Last June, I finally got up the nerve to show my wife the novel I'd been working on for almost four years. I didn't want to—not yet—but after several deadline extensions, I had two months to deliver a finished manuscript to my publisher.

"Will you help me?" I said.

"Do I have a choice?"

Deborah and I met in 1993, in the graduate creative writing program at Ohio State. She was a year behind me but four years older, with a tangle of thick brown hair and a long, sure stride. I found her irresistible from the first time she blew me off, at a professor's party for new students. I'd been assigned to be her mentor; she had no interest in being my mentee. I remember thinking—hoping—she'd give me my due once she read my work. And she did. But it was Deborah who turned out to be, hands down, the best writer in the program, as well as a brilliant reader. We became friends over bottles of High Life with the other MFAs in the sticky booths at Larry's Bar, building the trust you need to give and take criticism. And then, like a surprise ending that in hindsight seems inevitable, we fell in love.

Since then, Deborah has edited every piece of prose I've written. Though her criticisms are often less than gentle ("I'm going to throw up" is a representative margin note), she makes my work better. Much, much better. I save her marked-up manuscripts as an unluckier husband might save love letters.

But this manuscript wasn't ready to be marked up. It sat on our bedroom dresser, unread, as the clock ticked. Even though we weren't in the habit of talking about my work-in-progress, the fact that after all this time I hadn't shown her any pages made it perfectly clear that the book was a mess.

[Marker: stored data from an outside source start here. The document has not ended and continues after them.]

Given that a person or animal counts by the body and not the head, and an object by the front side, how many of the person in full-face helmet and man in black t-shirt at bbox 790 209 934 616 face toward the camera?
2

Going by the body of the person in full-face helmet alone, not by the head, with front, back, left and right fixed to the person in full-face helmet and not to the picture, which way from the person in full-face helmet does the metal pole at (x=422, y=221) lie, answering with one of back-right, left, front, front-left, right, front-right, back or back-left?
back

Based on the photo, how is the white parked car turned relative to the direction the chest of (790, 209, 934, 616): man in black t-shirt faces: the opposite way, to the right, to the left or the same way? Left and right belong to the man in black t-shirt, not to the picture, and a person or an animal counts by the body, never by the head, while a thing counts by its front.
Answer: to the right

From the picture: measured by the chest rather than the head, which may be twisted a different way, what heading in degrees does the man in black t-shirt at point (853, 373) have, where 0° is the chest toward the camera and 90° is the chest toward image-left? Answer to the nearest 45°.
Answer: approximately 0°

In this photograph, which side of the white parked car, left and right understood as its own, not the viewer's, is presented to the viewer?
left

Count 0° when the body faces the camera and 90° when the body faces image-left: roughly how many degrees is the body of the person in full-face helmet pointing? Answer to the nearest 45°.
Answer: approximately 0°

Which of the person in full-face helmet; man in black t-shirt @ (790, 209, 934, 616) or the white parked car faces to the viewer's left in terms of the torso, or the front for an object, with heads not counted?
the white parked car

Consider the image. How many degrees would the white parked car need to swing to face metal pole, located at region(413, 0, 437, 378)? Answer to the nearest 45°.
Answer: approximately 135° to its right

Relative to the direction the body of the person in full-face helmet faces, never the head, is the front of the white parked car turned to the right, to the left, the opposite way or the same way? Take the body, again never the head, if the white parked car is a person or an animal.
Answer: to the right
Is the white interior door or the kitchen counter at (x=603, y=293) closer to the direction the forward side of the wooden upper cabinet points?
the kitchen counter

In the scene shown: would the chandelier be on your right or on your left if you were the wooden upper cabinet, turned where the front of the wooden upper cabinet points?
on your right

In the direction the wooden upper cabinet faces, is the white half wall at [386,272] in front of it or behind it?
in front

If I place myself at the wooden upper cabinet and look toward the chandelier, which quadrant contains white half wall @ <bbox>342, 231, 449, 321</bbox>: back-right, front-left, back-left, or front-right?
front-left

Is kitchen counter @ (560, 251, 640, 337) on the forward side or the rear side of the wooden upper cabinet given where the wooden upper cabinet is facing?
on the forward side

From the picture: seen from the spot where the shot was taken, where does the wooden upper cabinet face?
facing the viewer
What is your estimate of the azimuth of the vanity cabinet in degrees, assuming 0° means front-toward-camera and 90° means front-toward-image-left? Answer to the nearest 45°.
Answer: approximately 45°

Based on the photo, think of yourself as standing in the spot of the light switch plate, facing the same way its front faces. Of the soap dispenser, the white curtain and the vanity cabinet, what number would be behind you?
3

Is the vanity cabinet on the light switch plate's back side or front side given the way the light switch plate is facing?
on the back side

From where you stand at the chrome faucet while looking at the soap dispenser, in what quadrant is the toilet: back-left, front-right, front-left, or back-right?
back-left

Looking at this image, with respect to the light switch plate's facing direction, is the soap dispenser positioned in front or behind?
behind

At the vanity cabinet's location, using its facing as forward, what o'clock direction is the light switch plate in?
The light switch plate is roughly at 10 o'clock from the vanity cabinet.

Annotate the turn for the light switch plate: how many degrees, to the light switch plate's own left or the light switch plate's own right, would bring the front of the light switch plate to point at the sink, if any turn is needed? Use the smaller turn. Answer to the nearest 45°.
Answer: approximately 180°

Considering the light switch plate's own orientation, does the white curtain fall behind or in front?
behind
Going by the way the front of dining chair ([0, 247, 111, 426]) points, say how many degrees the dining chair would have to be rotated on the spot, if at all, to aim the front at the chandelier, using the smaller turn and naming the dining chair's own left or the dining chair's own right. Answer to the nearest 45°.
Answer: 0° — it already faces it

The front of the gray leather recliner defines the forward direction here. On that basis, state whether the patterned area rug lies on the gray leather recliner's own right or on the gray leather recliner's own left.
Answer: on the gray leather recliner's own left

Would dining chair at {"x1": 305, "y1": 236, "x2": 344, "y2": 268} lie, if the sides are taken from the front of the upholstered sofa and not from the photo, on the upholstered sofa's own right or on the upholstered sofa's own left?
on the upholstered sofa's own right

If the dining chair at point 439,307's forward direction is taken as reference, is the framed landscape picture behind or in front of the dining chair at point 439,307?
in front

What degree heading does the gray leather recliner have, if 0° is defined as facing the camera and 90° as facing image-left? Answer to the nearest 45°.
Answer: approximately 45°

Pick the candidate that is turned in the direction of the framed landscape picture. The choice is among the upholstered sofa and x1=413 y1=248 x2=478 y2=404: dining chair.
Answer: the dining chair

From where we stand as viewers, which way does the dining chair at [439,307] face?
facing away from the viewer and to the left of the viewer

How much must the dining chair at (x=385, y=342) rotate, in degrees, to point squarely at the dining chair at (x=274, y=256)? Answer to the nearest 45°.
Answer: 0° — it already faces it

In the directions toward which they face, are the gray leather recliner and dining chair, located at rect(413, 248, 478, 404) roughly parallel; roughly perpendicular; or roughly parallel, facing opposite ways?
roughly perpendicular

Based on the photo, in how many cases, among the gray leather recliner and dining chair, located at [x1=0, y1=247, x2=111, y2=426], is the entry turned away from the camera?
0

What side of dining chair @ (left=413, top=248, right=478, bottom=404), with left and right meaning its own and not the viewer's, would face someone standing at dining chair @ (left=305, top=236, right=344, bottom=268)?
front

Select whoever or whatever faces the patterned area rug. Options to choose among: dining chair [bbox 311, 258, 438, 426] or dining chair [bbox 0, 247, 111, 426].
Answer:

My first novel had gotten good reviews and sold, for a first novel, reasonably well; I wanted to do better this time. At the very least, I wanted not to go backward. This novel's success would also impact my next book deal—hell, it might determine whether there would be a next one. And then there was Deborah. She works as a high-level editor at a major magazine; I didn't want to put her in the position of walking into the office the wife of second-rate novelist. The prospect of embarrassing her—of being anything less than a husband she might feel the urge to brag about—was even worse than the prospect of embarrassing myself.

***


After three days, she started reading.

"There's some good stuff here," she said, "but it needs a lot of work. A lot."

So much work, in fact, that when she finished reading, we seriously discussed killing the deal. Better to pay back the advance than publish a novel before it was ready, right? But I'd long since spent the advance. Not turning the book in, or turning it in and having it rejected, would have meant paying back money I no longer had.